Dopo Russia, Bielorussia e Kazakistan, l’Armenia è diventata ufficialmente il quarto membro dell’Unione Economica Euroasiatica. La firma dell’accordo di adesione, la quale era attesa da tempo, è avvenuta venerdì 10 ottobre a Minsk, in Bielorussia, al termine di un incontro dedicato proprio all’Unione Economica Euroasiatica, tenutosi in seguito al consueto vertice annuale dei capi di Stato della Comunità degli Stati Indipendenti (CSI).
La decisione di aderire all’Unione Economica Euroasiatica l’Armenia l’aveva presa già da un anno, da quando nel settembre del 2013 il presidente Sargsyan, durante un colloquio con Vladimir Putin, annunciò la volontà del paese caucasico di aderire all’Unione Doganale con Russia, Bielorussia e Kazakistan (allora non era ancora stata creata l’Unione Economica). Le dichiarazioni di Sargsyan, arrivate poco prima del vertice di Vilnius, posero dunque fine alla partita a risiko tra Russia e Unione Europea, entrambe interessate a portare l’Armenia dalla loro parte, dopo che per anni Yerevan aveva mantenuto una posizione ambigua a riguardo.

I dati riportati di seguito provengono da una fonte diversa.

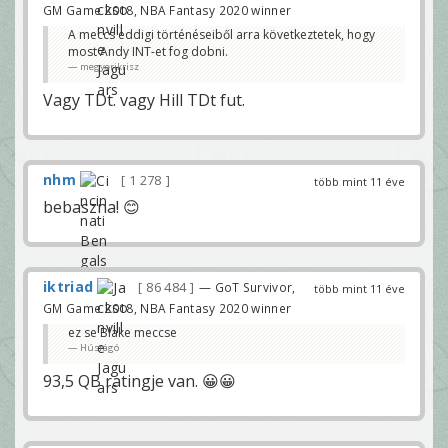
GM Game 2018, NBA Fantasy 2020 winner
A meccs eddigi történéseiből arra következtetek, hogy
most Andy INT-et fog dobni.
megyerikrisz
Vagy TDt. vagy Hill TDt fut.
nhm
1 278
több mint 11 éve
bebaszna! 😊
iktriad
86 484
— GoT Survivor,
több mint 11 éve
GM Game 2018, NBA Fantasy 2020 winner
ez se Blake meccse
Húsrágó
93,5 QB ratingje van. 😀😀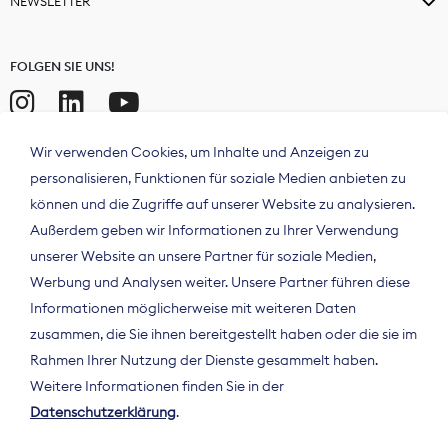
NEWSLETTER
FOLGEN SIE UNS!
Wir verwenden Cookies, um Inhalte und Anzeigen zu
personalisieren, Funktionen für soziale Medien anbieten zu
können und die Zugriffe auf unserer Website zu analysieren.
Außerdem geben wir Informationen zu Ihrer Verwendung
unserer Website an unsere Partner für soziale Medien,
Werbung und Analysen weiter. Unsere Partner führen diese
Informationen möglicherweise mit weiteren Daten
ÜBER UNS
zusammen, die Sie ihnen bereitgestellt haben oder die sie im
Der Bundesverband Digitalpublisher und
Rahmen Ihrer Nutzung der Dienste gesammelt haben.
Zeitungsverleger (BDZV) vertritt als
Weitere Informationen finden Sie in der
Spitzenorganisation die Interessen der
Datenschutzerklärung
.
Zeitungsverlage und digitalen Publisher in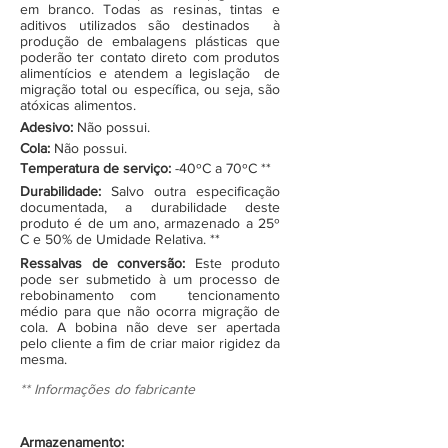
em branco. Todas as resinas, tintas e
aditivos utilizados são destinados à
produção de embalagens plásticas que
poderão ter contato direto com produtos
alimentícios e atendem a legislação de
migração total ou específica, ou seja, são
atóxicas alimentos.
Adesivo:
Não possui.
Cola:
Não possui.
Temperatura de serviço:
-40ºC a 70ºC **
Durabilidade:
Salvo outra especificação
documentada, a durabilidade deste
produto é de um ano, armazenado a 25º
C e 50% de Umidade Relativa. **
Ressalvas de conversão:
Este produto
pode ser submetido à um processo de
rebobinamento com tencionamento
médio para que não ocorra migração de
cola. A bobina não deve ser apertada
pelo cliente a fim de criar maior rigidez da
mesma.
** Informações do fabricante
Armazenamento: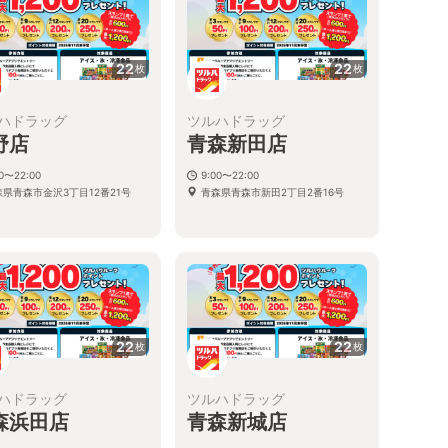
22
22
枚
枚
ハドラッグ
ツルハドラッグ
野店
青森新田店
00〜22:00
9:00〜22:00
森県青森市金沢3丁目12番21号
青森県青森市新田2丁目2番16号
22
22
枚
枚
ハドラッグ
ツルハドラッグ
森浜田店
青森新城店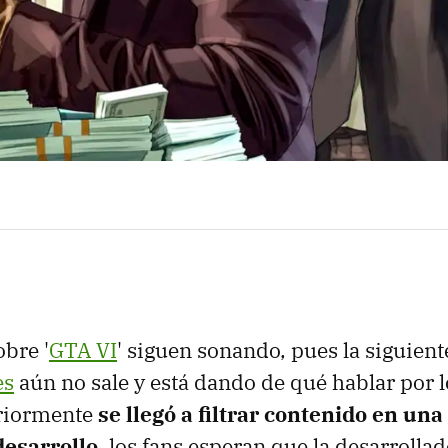
bre '
GTA VI
' siguen sonando, pues la siguient
es
aún no sale y está dando de qué hablar por l
riormente
se
llegó a filtrar contenido en un
esarrollo
, los fans esperan que la desarroll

Migliaia di manifestanti occupano Yerevan
Nonostante in Armenia la maggior parte della gente abbia visto di buon grado l’ingresso del paese nell’Unione Economica Euroasiatica (il 64% della popolazione si è dichiarata a favore dell’adesione), in seguito alla firma che ha sancito l’entrata di Yerevan nell’Unione, decine di migliaia di manifestanti si sono riversati nelle piazze e nelle strade della capitale per protestare contro la decisione del governo. La manifestazione è stata organizzata dai tre principali partiti d’opposizione del paese: Armenia Prospera, Patrimonio e Congresso Nazionale Armeno; mentre tra le fila dei manifestanti era presente anche l’ex presidente del paese Levon Ter-Petrosyan.

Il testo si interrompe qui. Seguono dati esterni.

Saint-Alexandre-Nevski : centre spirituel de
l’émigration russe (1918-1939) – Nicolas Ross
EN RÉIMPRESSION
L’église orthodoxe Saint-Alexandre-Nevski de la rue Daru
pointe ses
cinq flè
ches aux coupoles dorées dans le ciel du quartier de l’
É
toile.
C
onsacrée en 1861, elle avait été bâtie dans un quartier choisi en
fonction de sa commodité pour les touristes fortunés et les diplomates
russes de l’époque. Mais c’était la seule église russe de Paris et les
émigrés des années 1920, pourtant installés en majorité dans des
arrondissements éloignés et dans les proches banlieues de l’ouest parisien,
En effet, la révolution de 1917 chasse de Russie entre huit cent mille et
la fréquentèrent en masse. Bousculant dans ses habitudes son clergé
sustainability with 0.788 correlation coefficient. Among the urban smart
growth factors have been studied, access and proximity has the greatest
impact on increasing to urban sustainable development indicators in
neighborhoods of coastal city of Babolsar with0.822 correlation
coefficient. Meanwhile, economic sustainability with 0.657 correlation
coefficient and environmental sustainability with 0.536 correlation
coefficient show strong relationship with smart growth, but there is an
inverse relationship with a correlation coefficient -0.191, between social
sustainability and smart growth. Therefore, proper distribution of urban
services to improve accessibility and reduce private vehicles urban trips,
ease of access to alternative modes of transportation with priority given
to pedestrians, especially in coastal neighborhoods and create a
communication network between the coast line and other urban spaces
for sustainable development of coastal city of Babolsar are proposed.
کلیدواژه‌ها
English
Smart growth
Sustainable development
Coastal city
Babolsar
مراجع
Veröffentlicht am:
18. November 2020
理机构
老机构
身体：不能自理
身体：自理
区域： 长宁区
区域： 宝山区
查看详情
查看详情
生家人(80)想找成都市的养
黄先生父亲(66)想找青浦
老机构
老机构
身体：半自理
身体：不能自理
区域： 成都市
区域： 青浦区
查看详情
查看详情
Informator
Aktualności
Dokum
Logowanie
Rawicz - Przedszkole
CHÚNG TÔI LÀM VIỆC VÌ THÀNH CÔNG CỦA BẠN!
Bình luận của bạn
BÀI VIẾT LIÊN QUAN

Già lo scorso dicembre, in seguito alla mancata firma degli accordi di Vilnius con l’Unione Europea, si verificarono delle manifestazioni davanti al palazzo presidenziale contro la decisione di Sargsyan di voler aderire all’Unione Doganale; ma quella volta si trattò solo di qualche decina di manifestanti, i quali chiedevano al governo di rilanciare i rapporti tra Yerevan e l’Unione Europea. Questa volta le manifestazioni si sono verificate su larga scala, cosa che può apparire insolita per un paese dalle posizioni prettamente filo-russe come l’Armenia.
Nel mirino della protesta non c’è stata solo l’adesione all’Unione Economica, ma ci è finito anche lo stesso presidente Sargsyan, del quale la folla ha chiesto le dimissioni. Il presidente armeno è stato accusato, oltre di aver ridotto il paese a un protettorato russo, di essere il principale responsabile della povertà e della corruzione che attualmente colpiscono lo stato caucasico.

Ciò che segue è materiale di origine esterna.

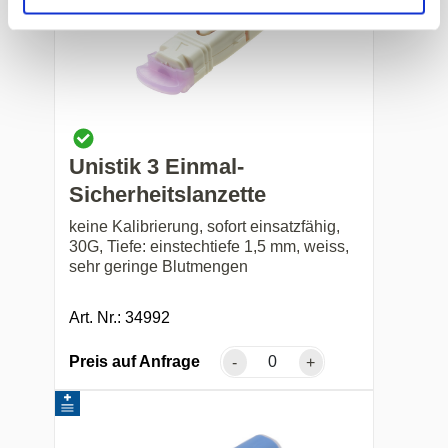
Unistik 3 Einmal-
Sicherheitslanzette
keine Kalibrierung, sofort einsatzfähig,
30G, Tiefe: einstechtiefe 1,5 mm, weiss,
sehr geringe Blutmengen
Art. Nr.: 34992
Preis auf Anfrage
-
+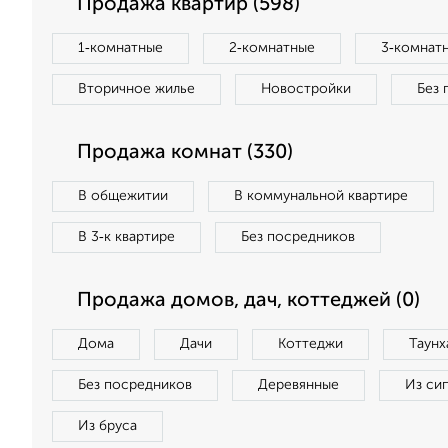
Продажа квартир (598)
1‑комнатные
2‑комнатные
3‑комнат
Вторичное жилье
Новостройки
Без 
Продажа комнат (330)
В общежитии
В коммунальной квартире
В 3‑к квартире
Без посредников
Продажа домов, дач, коттеджей (0)
Дома
Дачи
Коттеджи
Таунх
Без посредников
Деревянные
Из си
Из бруса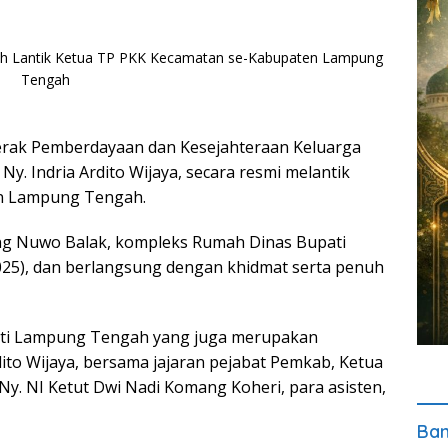
rak Pemberdayaan dan Kesejahteraan Keluarga
, Ny. Indria Ardito Wijaya, secara resmi melantik
n Lampung Tengah.
gung Nuwo Balak, kompleks Rumah Dinas Bupati
25), dan berlangsung dengan khidmat serta penuh
pati Lampung Tengah yang juga merupakan
to Wijaya, bersama jajaran pejabat Pemkab, Ketua
. NI Ketut Dwi Nadi Komang Koheri, para asisten,
Ban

La nuova creatura di Putin
Oltre all’Armenia, l’Unione potrebbe contare presto su di un altro nuovo ingresso: al vertice di Minsk, infatti, anche il Kirghizistan ha dichiarato l’intenzione di voler aderire all’organizzazione entro la fine dell’anno. A questi paesi si potrebbe unire nei prossimi mesi anche il Tagikistan, anch’esso interessato a far parte dell’Unione, mentre secondo Dmitrij Orlov, politologo di Russia Unita, il partito politico di Putin e Medvedev, l’Unione Economica Euroasiatica potrebbe accogliere in futuro anche paesi europei ed asiatici posti al di fuori dello spazio post-sovietico.
L’Unione Economica Euroasiatica, fondata a maggio, entrerà ufficialmente in vigore a partire dal primo gennaio 2015, e servirà a creare un unico spazio economico tra i paesi membri. Evoluzione dell’Unione Doganale, creata per costituire un’organizzazione alternativa all’Unione Europea comprendente i paesi ex-sovietici, e per favorire un’integrazione economica tra i paesi dell’area euroasiatica, l’Unione Economica è vista però da molti come un tentativo da parte di Putin di far ricadere sotto il controllo russo buona parte dell’area post-sovietica, ed evitare che questi paesi fuoriescano dall’orbita di Mosca.